What you need to do —
Two lines in the data below mark the range: the one with "#+end_lemma" and the one with "f(x) \coloneqq \inf". Return both, along with every line between them, exactly.

Given data —
______________________________
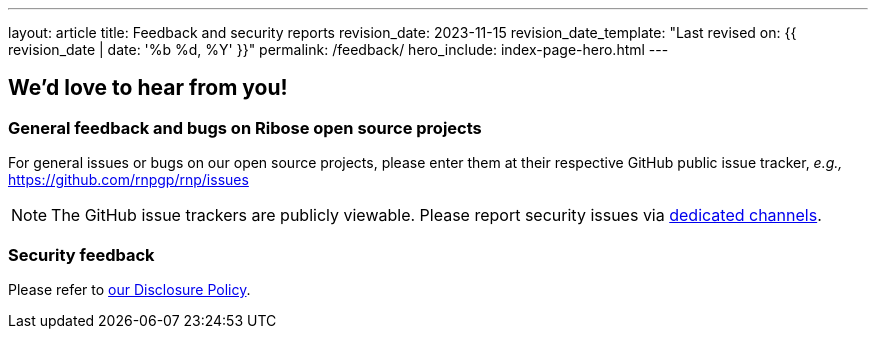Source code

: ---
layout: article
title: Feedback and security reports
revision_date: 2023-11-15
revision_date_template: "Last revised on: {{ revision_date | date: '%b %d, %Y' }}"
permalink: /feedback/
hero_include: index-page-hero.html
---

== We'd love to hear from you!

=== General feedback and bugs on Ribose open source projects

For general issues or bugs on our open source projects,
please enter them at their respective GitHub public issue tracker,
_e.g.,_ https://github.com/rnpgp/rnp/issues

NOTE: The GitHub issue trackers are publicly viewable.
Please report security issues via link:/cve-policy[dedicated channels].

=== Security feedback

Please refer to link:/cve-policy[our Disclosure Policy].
______________________________
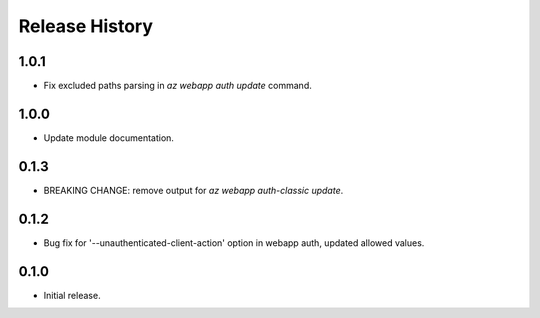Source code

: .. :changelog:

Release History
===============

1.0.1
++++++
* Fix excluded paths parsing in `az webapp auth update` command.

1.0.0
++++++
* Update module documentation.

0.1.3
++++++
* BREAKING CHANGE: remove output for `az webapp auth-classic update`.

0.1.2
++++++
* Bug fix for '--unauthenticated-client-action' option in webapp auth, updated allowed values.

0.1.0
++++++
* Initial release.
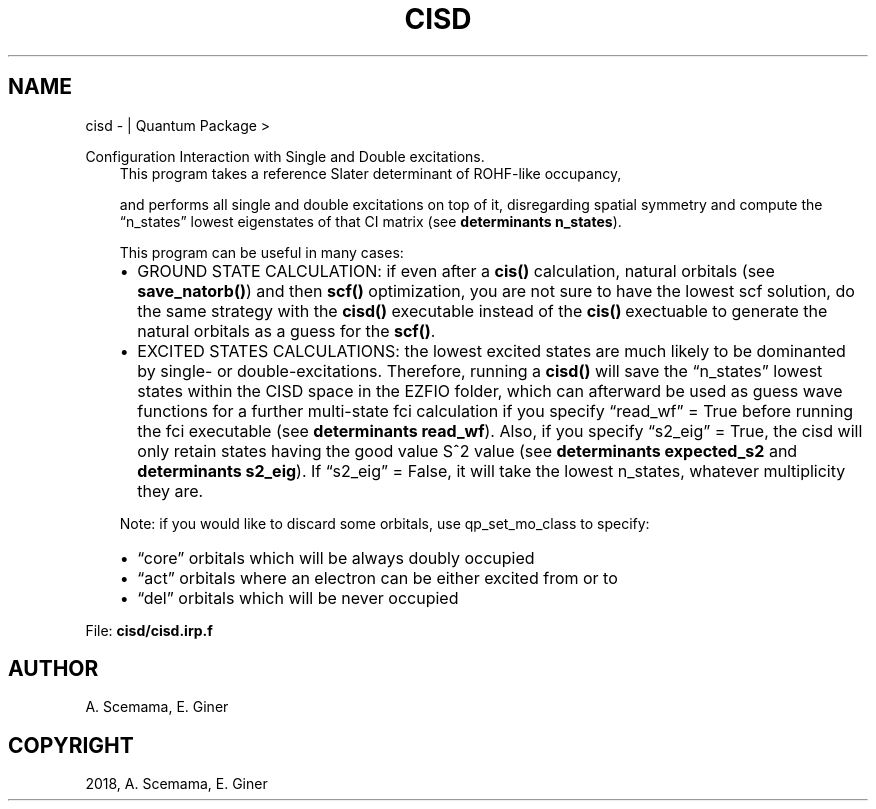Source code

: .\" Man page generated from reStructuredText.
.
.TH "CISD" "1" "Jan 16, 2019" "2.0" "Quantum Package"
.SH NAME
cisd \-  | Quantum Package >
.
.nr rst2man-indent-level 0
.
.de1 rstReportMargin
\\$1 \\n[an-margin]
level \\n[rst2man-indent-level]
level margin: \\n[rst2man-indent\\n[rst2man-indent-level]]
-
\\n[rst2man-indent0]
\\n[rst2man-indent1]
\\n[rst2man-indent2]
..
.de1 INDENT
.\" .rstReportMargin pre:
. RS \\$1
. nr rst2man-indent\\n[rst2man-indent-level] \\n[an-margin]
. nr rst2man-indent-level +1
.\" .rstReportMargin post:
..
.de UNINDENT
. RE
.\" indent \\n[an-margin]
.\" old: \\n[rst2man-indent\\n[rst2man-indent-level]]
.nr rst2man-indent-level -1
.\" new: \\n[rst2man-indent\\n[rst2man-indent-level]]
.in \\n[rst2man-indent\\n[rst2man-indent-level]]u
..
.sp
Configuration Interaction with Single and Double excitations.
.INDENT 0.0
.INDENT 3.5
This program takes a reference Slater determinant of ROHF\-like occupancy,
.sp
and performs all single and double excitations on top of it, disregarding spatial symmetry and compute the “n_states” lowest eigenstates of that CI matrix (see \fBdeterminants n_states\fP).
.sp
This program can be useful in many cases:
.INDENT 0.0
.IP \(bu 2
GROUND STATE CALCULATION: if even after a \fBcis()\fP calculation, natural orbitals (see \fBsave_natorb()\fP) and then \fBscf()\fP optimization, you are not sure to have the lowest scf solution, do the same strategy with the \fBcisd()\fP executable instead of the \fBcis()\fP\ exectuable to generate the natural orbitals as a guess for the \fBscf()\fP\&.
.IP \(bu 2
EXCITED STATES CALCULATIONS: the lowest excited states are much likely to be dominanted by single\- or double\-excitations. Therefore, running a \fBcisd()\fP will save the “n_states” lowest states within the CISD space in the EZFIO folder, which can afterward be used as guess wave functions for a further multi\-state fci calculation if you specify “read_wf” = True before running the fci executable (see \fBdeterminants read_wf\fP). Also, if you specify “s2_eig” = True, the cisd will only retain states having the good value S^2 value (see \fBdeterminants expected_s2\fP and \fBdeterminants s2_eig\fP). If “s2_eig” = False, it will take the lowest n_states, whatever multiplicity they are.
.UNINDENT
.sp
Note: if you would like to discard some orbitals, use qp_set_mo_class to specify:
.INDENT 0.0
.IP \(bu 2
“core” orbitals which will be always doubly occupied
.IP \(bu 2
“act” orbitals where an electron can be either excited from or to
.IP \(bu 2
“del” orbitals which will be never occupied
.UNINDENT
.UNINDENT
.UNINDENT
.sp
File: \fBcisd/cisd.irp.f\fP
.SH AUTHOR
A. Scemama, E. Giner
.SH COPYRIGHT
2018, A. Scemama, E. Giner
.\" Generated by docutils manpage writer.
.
______________________________
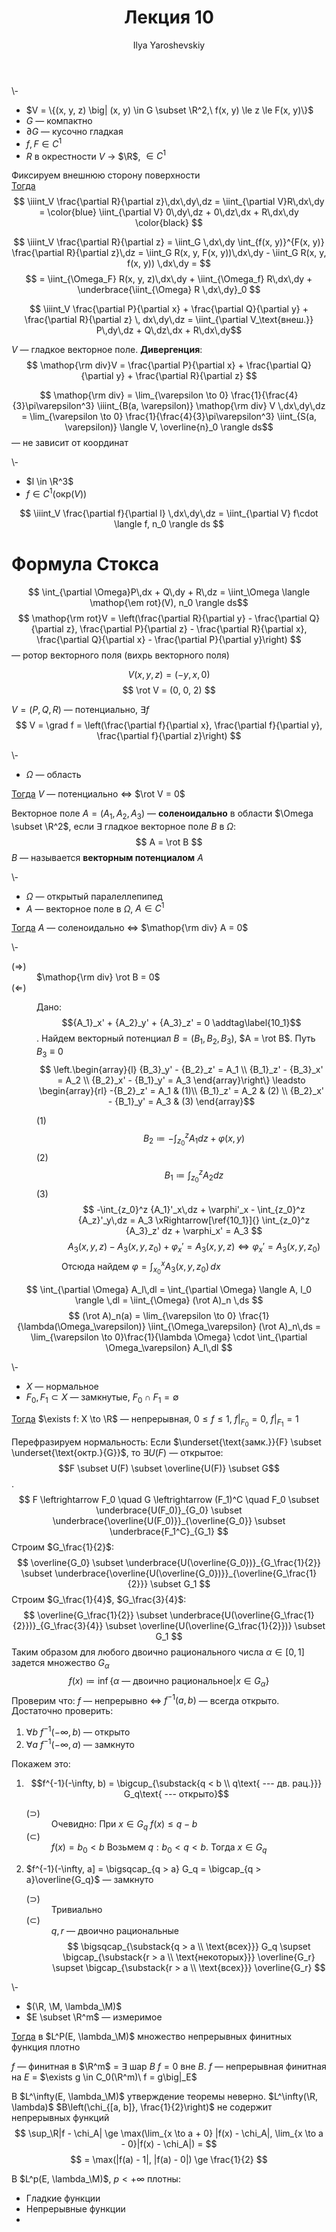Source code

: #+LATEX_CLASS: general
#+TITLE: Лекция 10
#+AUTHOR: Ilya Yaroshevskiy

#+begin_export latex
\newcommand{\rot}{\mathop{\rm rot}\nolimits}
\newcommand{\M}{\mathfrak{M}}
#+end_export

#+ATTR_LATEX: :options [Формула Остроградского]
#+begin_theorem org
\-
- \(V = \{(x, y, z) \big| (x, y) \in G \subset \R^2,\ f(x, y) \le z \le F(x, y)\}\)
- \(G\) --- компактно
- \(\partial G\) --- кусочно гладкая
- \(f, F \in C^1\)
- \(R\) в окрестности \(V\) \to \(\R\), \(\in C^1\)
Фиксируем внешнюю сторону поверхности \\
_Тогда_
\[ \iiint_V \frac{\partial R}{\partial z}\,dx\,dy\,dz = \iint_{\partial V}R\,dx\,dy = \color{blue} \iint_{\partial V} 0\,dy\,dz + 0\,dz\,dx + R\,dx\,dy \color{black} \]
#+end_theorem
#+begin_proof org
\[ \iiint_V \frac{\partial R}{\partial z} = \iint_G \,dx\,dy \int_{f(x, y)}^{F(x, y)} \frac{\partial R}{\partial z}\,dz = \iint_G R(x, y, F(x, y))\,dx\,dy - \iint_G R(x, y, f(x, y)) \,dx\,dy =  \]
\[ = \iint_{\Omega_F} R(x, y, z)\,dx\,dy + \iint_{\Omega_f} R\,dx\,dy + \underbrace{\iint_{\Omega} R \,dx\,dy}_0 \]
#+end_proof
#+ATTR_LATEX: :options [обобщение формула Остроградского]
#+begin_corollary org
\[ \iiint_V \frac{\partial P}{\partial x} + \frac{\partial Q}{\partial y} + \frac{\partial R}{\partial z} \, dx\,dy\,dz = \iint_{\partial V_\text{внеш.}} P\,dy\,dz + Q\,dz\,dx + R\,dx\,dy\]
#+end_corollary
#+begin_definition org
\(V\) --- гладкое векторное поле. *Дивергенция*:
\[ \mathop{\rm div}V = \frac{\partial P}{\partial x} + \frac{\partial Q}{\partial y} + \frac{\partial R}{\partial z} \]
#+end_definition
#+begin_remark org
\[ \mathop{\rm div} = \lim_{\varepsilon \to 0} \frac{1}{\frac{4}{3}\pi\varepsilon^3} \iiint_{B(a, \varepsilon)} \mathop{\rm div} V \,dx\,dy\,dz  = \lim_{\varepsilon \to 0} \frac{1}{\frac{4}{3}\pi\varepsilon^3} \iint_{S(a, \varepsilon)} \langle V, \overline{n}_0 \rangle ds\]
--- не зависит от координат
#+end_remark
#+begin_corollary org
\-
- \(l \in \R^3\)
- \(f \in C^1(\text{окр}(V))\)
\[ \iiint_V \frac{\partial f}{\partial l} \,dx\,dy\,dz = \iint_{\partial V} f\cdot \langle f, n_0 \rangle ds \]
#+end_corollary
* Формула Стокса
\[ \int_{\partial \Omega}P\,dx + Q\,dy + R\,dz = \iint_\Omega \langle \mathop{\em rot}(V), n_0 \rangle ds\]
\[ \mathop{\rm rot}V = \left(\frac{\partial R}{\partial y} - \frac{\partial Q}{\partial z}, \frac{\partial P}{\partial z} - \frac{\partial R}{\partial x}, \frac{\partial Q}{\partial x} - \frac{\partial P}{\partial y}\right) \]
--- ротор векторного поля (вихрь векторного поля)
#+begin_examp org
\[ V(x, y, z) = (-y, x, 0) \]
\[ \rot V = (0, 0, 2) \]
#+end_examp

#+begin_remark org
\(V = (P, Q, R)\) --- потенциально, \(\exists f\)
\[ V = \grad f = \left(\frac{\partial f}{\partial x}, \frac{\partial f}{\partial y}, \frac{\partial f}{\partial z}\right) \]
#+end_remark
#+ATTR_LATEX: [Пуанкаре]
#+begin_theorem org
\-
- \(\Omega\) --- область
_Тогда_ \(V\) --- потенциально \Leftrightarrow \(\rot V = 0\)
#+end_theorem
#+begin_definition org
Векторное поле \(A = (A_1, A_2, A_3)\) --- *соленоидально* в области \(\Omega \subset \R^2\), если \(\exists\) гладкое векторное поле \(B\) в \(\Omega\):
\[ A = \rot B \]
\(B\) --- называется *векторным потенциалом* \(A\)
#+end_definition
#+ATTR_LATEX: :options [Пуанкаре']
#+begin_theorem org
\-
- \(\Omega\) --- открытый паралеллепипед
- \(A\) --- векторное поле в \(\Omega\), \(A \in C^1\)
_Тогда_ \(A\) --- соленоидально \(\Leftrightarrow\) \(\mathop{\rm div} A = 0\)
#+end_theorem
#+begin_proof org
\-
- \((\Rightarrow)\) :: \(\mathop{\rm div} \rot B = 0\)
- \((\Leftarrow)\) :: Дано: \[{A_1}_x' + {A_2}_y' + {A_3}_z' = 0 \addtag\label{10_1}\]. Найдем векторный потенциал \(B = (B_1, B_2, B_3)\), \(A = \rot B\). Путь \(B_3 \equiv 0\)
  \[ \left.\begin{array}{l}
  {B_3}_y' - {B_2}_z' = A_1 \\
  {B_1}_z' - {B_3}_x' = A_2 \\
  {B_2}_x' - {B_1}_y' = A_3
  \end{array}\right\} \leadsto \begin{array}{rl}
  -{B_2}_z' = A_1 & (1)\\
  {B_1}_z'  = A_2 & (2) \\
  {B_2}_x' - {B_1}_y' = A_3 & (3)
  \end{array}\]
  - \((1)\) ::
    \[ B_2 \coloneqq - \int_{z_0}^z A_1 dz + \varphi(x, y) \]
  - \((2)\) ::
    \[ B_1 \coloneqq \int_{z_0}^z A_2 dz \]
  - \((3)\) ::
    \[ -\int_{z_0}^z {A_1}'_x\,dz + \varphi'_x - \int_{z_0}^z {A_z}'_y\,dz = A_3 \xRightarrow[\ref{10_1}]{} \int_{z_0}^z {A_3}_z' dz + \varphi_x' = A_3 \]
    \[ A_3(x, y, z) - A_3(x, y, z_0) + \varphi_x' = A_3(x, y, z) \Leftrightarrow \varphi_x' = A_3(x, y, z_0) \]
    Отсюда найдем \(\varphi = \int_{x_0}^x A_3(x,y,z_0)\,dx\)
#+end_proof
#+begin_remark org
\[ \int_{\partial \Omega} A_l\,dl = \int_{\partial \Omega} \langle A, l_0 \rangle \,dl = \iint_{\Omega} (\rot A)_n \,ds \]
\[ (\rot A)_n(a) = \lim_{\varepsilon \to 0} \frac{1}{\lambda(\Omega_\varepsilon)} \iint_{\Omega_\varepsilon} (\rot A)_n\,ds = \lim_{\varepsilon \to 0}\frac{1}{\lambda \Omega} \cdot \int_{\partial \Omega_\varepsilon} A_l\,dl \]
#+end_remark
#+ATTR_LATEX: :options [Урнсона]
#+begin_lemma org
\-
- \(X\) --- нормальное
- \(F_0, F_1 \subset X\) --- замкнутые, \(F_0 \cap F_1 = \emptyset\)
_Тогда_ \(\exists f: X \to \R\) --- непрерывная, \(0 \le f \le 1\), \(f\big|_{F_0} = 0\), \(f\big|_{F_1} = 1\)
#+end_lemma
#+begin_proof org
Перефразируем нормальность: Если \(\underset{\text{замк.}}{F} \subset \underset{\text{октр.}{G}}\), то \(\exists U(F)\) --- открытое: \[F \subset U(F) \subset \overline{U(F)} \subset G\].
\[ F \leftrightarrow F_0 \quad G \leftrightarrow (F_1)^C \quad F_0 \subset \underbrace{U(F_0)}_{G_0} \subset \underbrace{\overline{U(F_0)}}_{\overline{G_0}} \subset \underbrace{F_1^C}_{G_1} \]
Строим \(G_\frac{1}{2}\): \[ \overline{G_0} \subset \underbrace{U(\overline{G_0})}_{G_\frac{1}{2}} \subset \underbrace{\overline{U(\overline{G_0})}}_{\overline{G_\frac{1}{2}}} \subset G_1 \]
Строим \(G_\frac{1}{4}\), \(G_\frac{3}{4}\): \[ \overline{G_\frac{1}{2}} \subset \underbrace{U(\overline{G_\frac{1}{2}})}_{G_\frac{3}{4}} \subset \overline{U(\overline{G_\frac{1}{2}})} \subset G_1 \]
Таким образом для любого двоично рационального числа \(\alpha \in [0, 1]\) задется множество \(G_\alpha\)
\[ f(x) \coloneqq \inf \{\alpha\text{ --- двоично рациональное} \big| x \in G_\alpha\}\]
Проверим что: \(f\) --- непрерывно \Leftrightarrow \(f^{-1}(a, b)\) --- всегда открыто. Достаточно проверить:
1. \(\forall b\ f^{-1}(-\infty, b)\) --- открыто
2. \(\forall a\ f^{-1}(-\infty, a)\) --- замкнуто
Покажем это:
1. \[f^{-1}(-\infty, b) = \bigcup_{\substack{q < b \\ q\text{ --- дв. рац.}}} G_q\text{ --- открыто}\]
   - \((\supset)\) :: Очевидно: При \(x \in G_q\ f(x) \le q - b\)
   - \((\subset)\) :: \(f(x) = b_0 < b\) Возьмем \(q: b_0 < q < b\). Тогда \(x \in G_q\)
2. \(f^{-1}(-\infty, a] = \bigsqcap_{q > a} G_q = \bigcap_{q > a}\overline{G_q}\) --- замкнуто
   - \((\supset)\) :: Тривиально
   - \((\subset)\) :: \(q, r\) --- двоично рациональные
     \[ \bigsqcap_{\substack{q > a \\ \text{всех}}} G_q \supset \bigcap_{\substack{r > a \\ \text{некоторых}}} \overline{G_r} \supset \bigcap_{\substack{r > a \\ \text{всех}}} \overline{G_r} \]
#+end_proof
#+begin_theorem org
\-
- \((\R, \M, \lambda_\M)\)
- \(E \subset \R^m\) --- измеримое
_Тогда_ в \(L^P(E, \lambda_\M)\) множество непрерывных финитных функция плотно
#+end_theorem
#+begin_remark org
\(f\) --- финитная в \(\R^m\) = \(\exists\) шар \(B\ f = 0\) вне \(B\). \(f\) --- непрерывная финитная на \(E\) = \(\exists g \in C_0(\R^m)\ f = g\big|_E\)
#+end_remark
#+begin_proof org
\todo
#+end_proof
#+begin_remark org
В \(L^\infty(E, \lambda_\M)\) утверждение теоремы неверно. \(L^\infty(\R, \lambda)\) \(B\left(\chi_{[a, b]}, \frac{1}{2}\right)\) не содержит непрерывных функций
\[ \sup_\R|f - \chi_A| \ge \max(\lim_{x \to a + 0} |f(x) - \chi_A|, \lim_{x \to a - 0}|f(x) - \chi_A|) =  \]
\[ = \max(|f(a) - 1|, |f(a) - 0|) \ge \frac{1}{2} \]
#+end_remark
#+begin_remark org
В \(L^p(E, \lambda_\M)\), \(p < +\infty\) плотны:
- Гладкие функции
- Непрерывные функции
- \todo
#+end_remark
______________________________
Your response —
#+end_lemma
#+begin_proof org
Перефразируем нормальность: Если \(\underset{\text{замк.}}{F} \subset \underset{\text{октр.}{G}}\), то \(\exists U(F)\) --- открытое: \[F \subset U(F) \subset \overline{U(F)} \subset G\].
\[ F \leftrightarrow F_0 \quad G \leftrightarrow (F_1)^C \quad F_0 \subset \underbrace{U(F_0)}_{G_0} \subset \underbrace{\overline{U(F_0)}}_{\overline{G_0}} \subset \underbrace{F_1^C}_{G_1} \]
Строим \(G_\frac{1}{2}\): \[ \overline{G_0} \subset \underbrace{U(\overline{G_0})}_{G_\frac{1}{2}} \subset \underbrace{\overline{U(\overline{G_0})}}_{\overline{G_\frac{1}{2}}} \subset G_1 \]
Строим \(G_\frac{1}{4}\), \(G_\frac{3}{4}\): \[ \overline{G_\frac{1}{2}} \subset \underbrace{U(\overline{G_\frac{1}{2}})}_{G_\frac{3}{4}} \subset \overline{U(\overline{G_\frac{1}{2}})} \subset G_1 \]
Таким образом для любого двоично рационального числа \(\alpha \in [0, 1]\) задется множество \(G_\alpha\)
\[ f(x) \coloneqq \inf \{\alpha\text{ --- двоично рациональное} \big| x \in G_\alpha\}\]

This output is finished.